Embora três quartos dos americanos vivam agora num estado onde a cannabis é legal, esta decisão ainda não a descriminaliza a nível federal. Mas reclassifica esta droga da categoria 1, a mais elevada da nomenclatura e que inclui nomeadamente a heroína, o LSD ou o ecstasy, para a categoria 3, que reúne substâncias que apresentam um risco de dependência moderado a baixo, como certos medicamentos codeína.

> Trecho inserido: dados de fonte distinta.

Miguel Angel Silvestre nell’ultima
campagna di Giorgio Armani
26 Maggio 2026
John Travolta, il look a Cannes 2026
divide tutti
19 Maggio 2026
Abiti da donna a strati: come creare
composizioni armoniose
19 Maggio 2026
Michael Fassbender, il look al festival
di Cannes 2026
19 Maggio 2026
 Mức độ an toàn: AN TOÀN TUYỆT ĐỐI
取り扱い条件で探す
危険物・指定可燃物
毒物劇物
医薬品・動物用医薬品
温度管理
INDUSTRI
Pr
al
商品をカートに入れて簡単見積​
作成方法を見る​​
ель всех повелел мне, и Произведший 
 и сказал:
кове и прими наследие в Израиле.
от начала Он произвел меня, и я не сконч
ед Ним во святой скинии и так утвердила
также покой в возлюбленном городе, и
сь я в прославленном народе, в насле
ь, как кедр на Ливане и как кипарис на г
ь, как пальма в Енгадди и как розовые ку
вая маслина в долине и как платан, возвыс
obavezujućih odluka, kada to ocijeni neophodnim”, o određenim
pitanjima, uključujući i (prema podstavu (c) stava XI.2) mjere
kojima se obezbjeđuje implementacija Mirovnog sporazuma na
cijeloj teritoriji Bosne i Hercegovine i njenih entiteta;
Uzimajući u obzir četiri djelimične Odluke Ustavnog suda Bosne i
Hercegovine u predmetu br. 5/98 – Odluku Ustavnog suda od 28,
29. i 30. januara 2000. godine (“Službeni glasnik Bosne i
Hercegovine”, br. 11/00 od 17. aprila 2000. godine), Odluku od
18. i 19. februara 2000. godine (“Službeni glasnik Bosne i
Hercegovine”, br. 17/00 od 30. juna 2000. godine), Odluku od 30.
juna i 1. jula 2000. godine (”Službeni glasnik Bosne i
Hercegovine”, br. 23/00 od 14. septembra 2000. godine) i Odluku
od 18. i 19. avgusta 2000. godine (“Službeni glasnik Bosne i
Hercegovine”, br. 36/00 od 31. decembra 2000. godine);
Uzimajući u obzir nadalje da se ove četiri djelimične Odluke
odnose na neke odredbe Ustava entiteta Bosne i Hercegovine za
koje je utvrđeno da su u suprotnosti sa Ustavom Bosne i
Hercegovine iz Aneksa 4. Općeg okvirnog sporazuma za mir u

Além disso, o ministro anunciou o lançamento de um “processo administrativo acelerado para considerar uma reclassificação mais ampla da cannabis”ou seja, não mais apenas para uso médico, a partir de 29 de junho. “Essas medidas permitirão pesquisas mais direcionadas e rigorosas sobre a segurança e eficácia da maconha, ampliarão o acesso dos pacientes aos tratamentos e permitirão que os médicos tomem decisões de saúde mais bem informadas”.diz o ministro.
Esta nova classificação federal poderá ter repercussões económicas significativas, ao aliviar as restrições impostas às empresas que cultivam ou comercializam canábis.
O antecessor democrata de Donald Trump, Joe Biden, pressionou pela descriminalização federal da cannabis, mas esta mudança não se concretizou. A cannabis, um derivado do cânhamo, foi classificada na categoria 1 em 1970, sob a influência do então presidente republicano, Richard Nixon, que declarou “guerra total às drogas ilícitas”.